Pre-flight testing suggests the satellite, which will orbit at around 500-600 km altitude in a roughly polar Sun-synchronous orbit, should survive its atomic oxygen exposure. But the wood is expected to be darkened by the ultraviolet radiation of unfiltered sunlight.
Onboard selfie stick
“We have a pair of onboard cameras, with one extended on a selfie stick to look back at the plywood and take pictures to see how it is behaving,” adds Jari. “We want to see colour changes, any cracking and so on.”
Designing and manufacturing of the camera boom proved an interesting exercise: the structure needs to be small as it can be within the tiny satellite for launch, then extend from it as far as possible when in space.
“The design was made by Finnish engineering company Huld, pushing 3D printing to its limits,” adds Jari. “For Huld the Woodsat project has already proved an important reference point for entering other space mechanics projects, too.”
As well as the cameras and ESA-donated sensor suite, Woodsat will also carry an amateur radio payload allowing amateurs to relay radio signals and images around the globe.
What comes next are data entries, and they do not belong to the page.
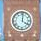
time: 4:01
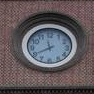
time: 11:40
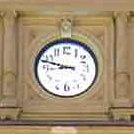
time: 8:47
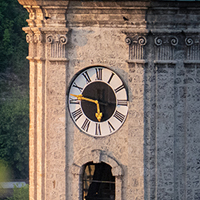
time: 5:46
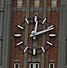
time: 12:11
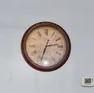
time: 2:33
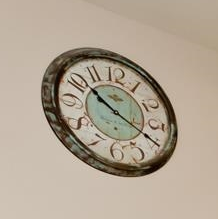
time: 10:19
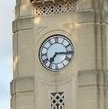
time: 7:15
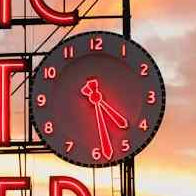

To downlink data from this ‘LoRa’ radio link involves buying a ‘ground station’ costing as little as €10.
“In the end, Woodsat is simply a beautiful object in terms of traditional Nordic design and simplicity, it should be very interesting to see it in orbit,” continues Jari. “Our hope is it helps inspire people to take increased interest in satellites and the space sector as something that already touches all our lives, and is only going to get bigger in future.”
Woodsat is due to launch before the end of this year.